(Page images and the text extracted from them)
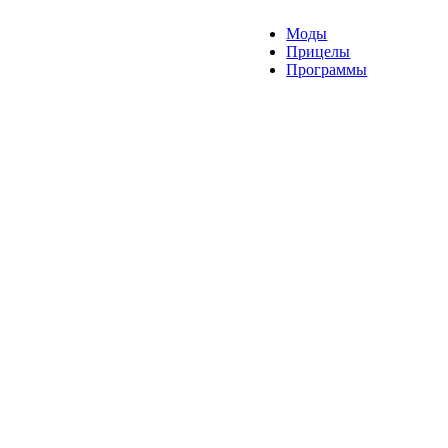
Моды
Прицелы
Программы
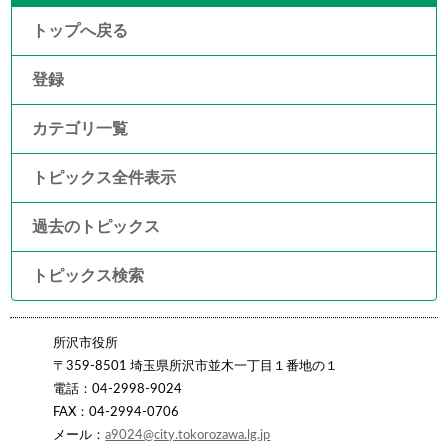
トップへ戻る
登録
カテゴリ一覧
トピックス全件表示
過去のトピックス
トピックス検索
所沢市役所
〒359-8501 埼玉県所沢市並木一丁目１番地の１
電話：04-2998-9024
FAX：04-2994-0706
メール：
a9024@city.tokorozawa.lg.jp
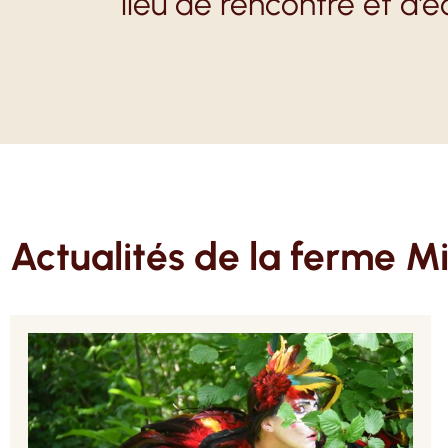
lieu de rencontre et d’
Actualités de la ferme Mi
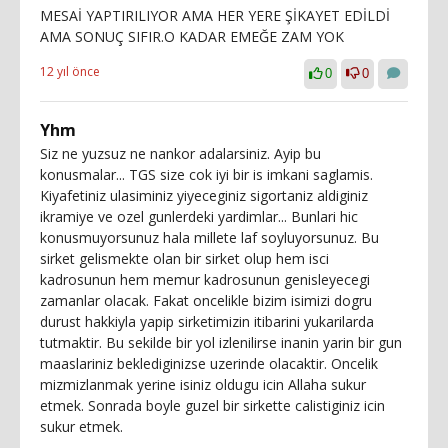
MESAİ YAPTIRILIYOR AMA HER YERE ŞİKAYET EDİLDİ
AMA SONUÇ SIFIR.O KADAR EMEĞE ZAM YOK
12 yıl önce
0
0
Yhm
Siz ne yuzsuz ne nankor adalarsiniz. Ayip bu
konusmalar... TGS size cok iyi bir is imkani saglamis.
Kiyafetiniz ulasiminiz yiyeceginiz sigortaniz aldiginiz
ikramiye ve ozel gunlerdeki yardimlar... Bunlari hic
konusmuyorsunuz hala millete laf soyluyorsunuz. Bu
sirket gelismekte olan bir sirket olup hem isci
kadrosunun hem memur kadrosunun genisleyecegi
zamanlar olacak. Fakat oncelikle bizim isimizi dogru
durust hakkiyla yapip sirketimizin itibarini yukarilarda
tutmaktir. Bu sekilde bir yol izlenilirse inanin yarin bir gun
maaslariniz beklediginizse uzerinde olacaktir. Oncelik
mizmizlanmak yerine isiniz oldugu icin Allaha sukur
etmek. Sonrada boyle guzel bir sirkette calistiginiz icin
sukur etmek.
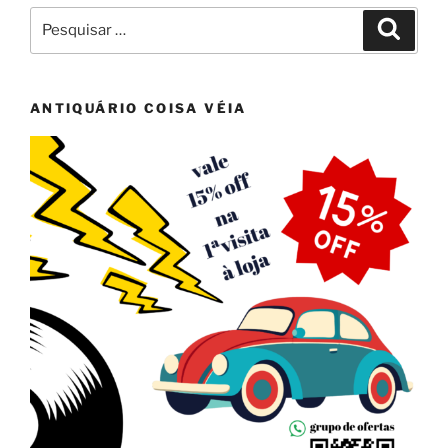
Pesquisar
Pesqui
por:
ANTIQUÁRIO COISA VÉIA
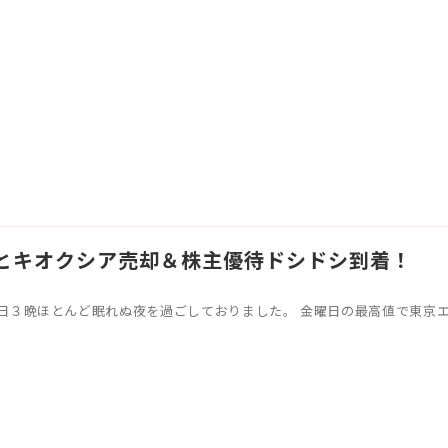
とキオクシア売却＆株主優待ドシドシ到着！
日３晩ほとんど眠れぬ夜を過ごしておりました。 金曜日の最高値で東京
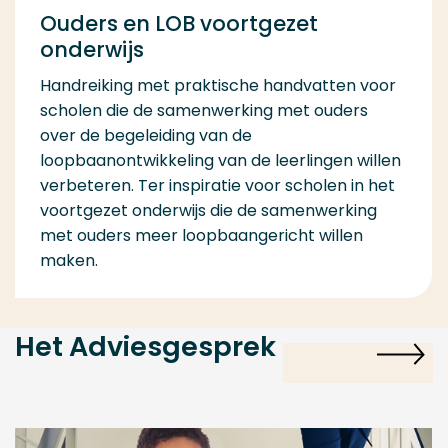
Ouders en LOB voortgezet
onderwijs
Handreiking met praktische handvatten voor
scholen die de samenwerking met ouders
over de begeleiding van de
loopbaanontwikkeling van de leerlingen willen
verbeteren. Ter inspiratie voor scholen in het
voortgezet onderwijs die de samenwerking
met ouders meer loopbaangericht willen
maken.
Het Adviesgesprek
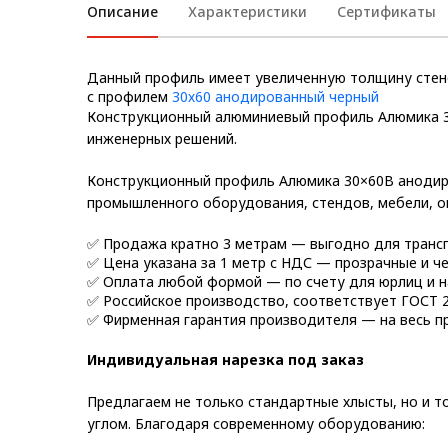
Описание
Характеристики
Сертификаты
Метрический крепеж
Конструкции из профиля
Данный профиль имеет увеличенную толщину стен
с профилем
30х60 анодированный черный
Услуги дополнительной
Конструкционный алюминиевый профиль Алюмика 
обработки профиля
инженерных решений.
Конструкционный профиль Алюмика 30×60В анодир
промышленного оборудования, стендов, мебели, о
✅ Продажа кратно 3 метрам — выгодно для транс
✅ Цена указана за 1 метр с НДС — прозрачные и че
✅ Оплата любой формой — по счету для юрлиц и н
✅ Российское производство, соответствует ГОСТ 2
✅ Фирменная гарантия производителя — на весь п
Индивидуальная нарезка под заказ
Предлагаем не только стандартные хлысты, но и 
углом. Благодаря современному оборудованию:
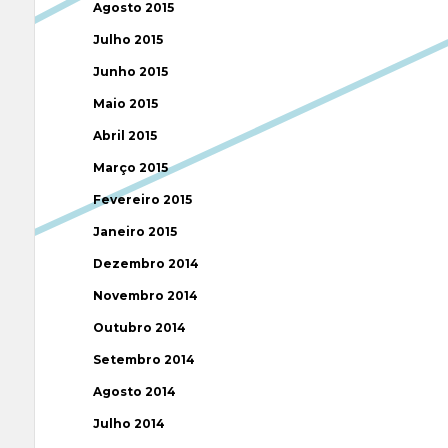
Agosto 2015
Julho 2015
Junho 2015
Maio 2015
Abril 2015
Março 2015
Fevereiro 2015
Janeiro 2015
Dezembro 2014
Novembro 2014
Outubro 2014
Setembro 2014
Agosto 2014
Julho 2014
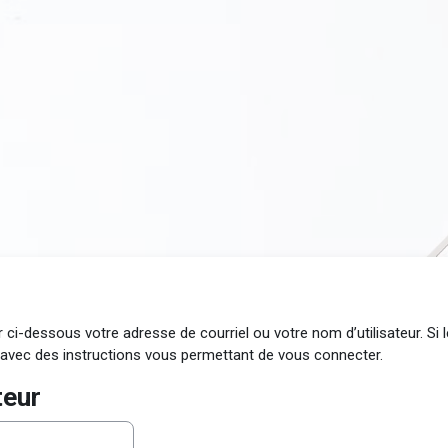
r ci-dessous votre adresse de courriel ou votre nom d’utilisateur. S
avec des instructions vous permettant de vous connecter.
teur
r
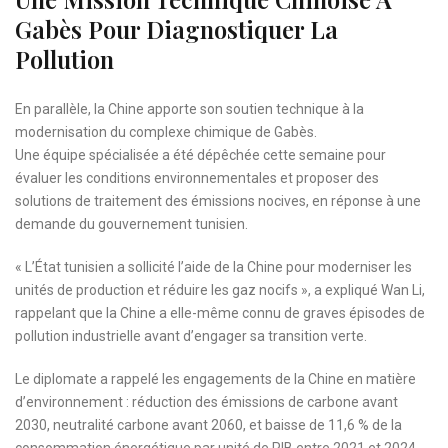
Gabès Pour Diagnostiquer La
Pollution
En parallèle, la Chine apporte son soutien technique à la
modernisation du complexe chimique de Gabès.
Une équipe spécialisée a été dépêchée cette semaine pour
évaluer les conditions environnementales et proposer des
solutions de traitement des émissions nocives, en réponse à une
demande du gouvernement tunisien.
« L’État tunisien a sollicité l’aide de la Chine pour moderniser les
unités de production et réduire les gaz nocifs », a expliqué Wan Li,
rappelant que la Chine a elle-même connu de graves épisodes de
pollution industrielle avant d’engager sa transition verte.
Le diplomate a rappelé les engagements de la Chine en matière
d’environnement : réduction des émissions de carbone avant
2030, neutralité carbone avant 2060, et baisse de 11,6 % de la
consommation énergétique par unité de PIB entre 2021 et 2024.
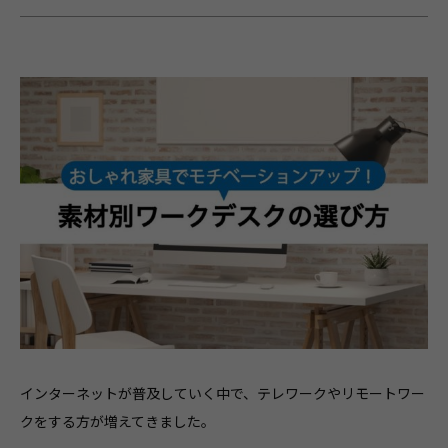
インターネットが普及していく中で、テレワークやリモートワー
クをする方が増えてきました。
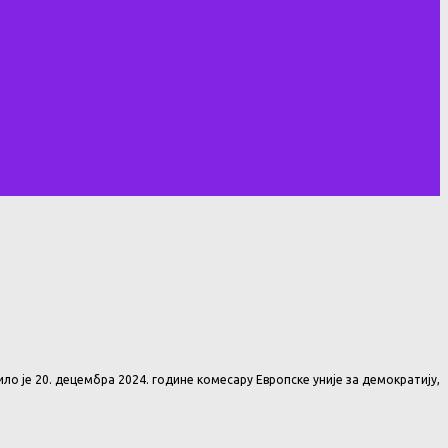
ло је 20. децембра 2024. године комесару Европске уније за демократију,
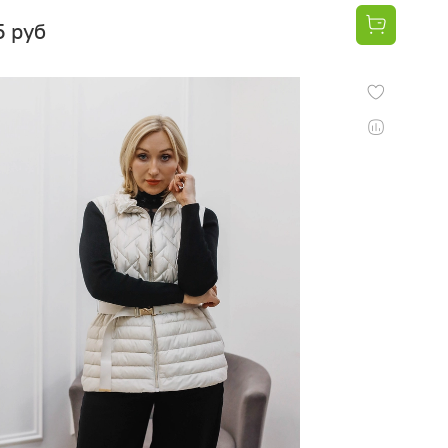
5 руб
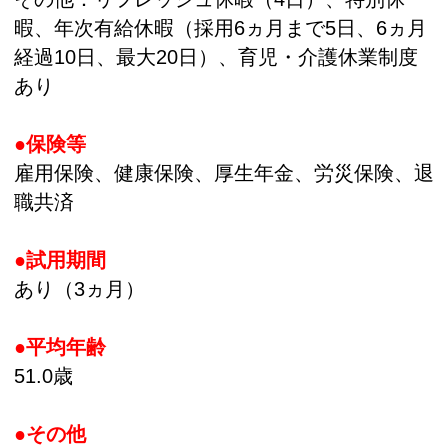
暇、年次有給休暇（採用6ヵ月まで5日、6ヵ月
経過10日、最大20日）、育児・介護休業制度
あり
●保険等
雇用保険、健康保険、厚生年金、労災保険、退
職共済
●試用期間
あり（3ヵ月）
●平均年齢
51.0歳
●その他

PROBLEM:
Extract every line above that contains the word "avant".

EXERCISE RESULT:
pollution industrielle avant d’engager sa transition verte.
d’environnement : réduction des émissions de carbone avant
2030, neutralité carbone avant 2060, et baisse de 11,6 % de la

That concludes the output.